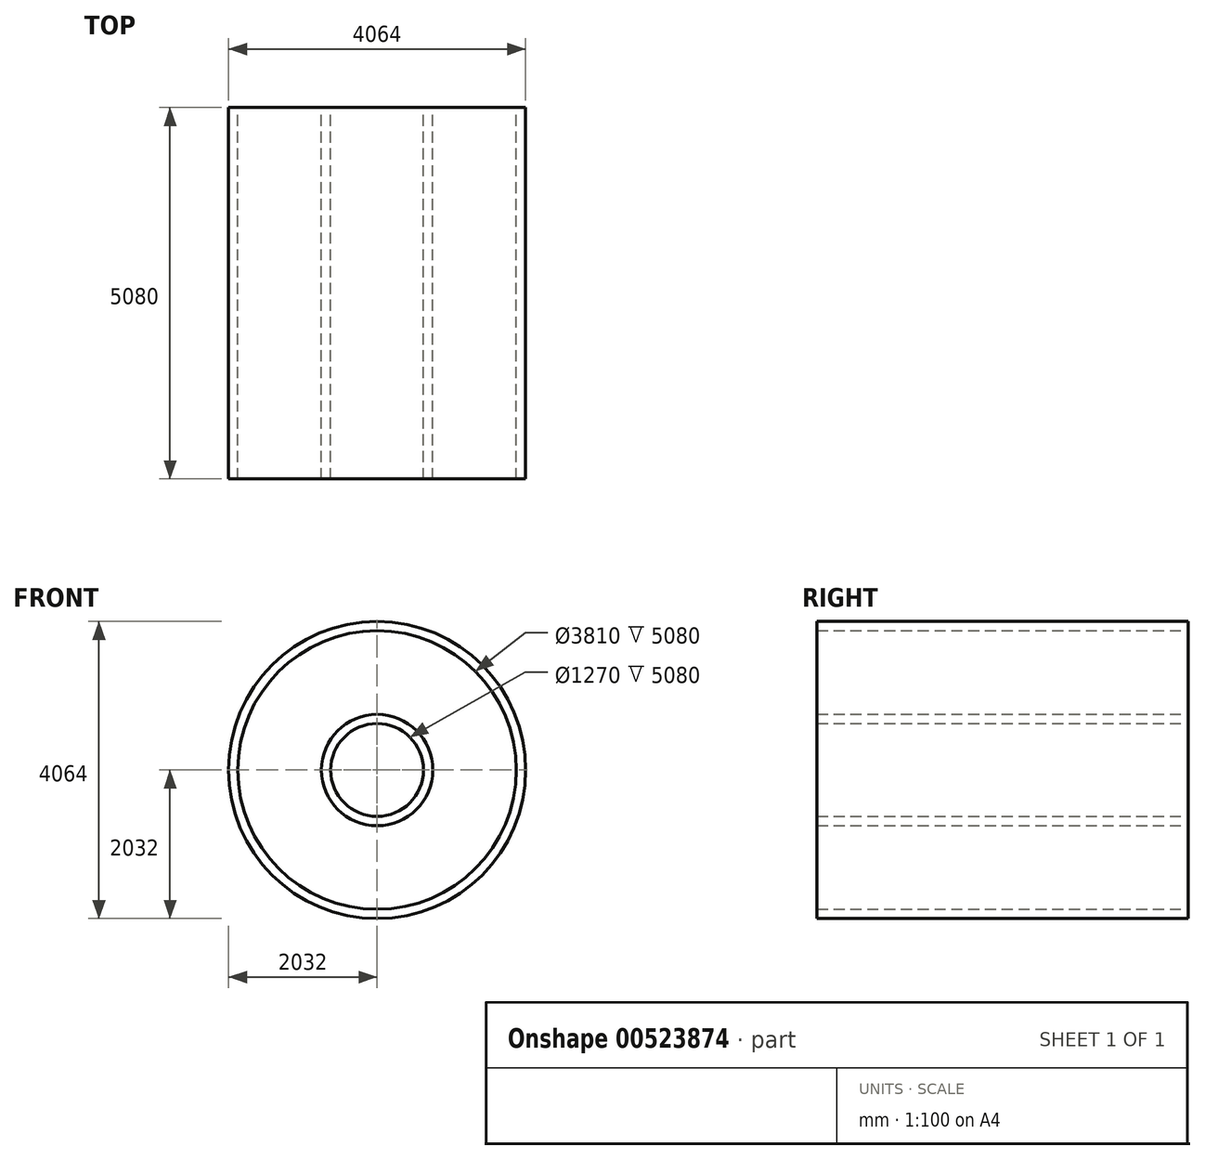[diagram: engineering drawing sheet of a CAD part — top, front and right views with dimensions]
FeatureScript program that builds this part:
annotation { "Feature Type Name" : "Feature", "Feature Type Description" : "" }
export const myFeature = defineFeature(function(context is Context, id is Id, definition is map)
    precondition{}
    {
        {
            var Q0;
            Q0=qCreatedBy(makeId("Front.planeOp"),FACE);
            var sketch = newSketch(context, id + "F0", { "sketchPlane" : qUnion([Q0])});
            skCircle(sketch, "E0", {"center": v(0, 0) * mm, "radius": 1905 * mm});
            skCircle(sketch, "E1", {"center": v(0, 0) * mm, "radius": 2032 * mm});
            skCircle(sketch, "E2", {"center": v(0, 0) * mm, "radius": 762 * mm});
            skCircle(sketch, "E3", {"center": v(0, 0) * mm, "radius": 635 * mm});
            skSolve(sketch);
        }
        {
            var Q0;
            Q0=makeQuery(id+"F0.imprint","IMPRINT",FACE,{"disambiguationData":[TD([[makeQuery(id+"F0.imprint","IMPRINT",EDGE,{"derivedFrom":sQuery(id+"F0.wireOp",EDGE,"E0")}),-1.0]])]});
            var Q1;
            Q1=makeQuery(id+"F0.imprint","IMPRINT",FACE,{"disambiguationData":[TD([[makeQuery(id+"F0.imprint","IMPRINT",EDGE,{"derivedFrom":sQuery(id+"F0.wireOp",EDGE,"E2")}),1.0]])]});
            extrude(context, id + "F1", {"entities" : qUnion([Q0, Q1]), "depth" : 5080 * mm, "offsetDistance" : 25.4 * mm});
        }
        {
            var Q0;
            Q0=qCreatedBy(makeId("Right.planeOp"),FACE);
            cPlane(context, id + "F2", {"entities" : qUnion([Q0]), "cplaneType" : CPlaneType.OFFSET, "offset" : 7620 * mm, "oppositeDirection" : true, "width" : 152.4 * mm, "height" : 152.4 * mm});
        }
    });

## Given task:
Identify each line of the listing above that contains the string "imprint", and copy those lines in full.

## Complete output:
            Q0=makeQuery(id+"F0.imprint","IMPRINT",FACE,{"disambiguationData":[TD([[makeQuery(id+"F0.imprint","IMPRINT",EDGE,{"derivedFrom":sQuery(id+"F0.wireOp",EDGE,"E0")}),-1.0]])]});
            Q1=makeQuery(id+"F0.imprint","IMPRINT",FACE,{"disambiguationData":[TD([[makeQuery(id+"F0.imprint","IMPRINT",EDGE,{"derivedFrom":sQuery(id+"F0.wireOp",EDGE,"E2")}),1.0]])]});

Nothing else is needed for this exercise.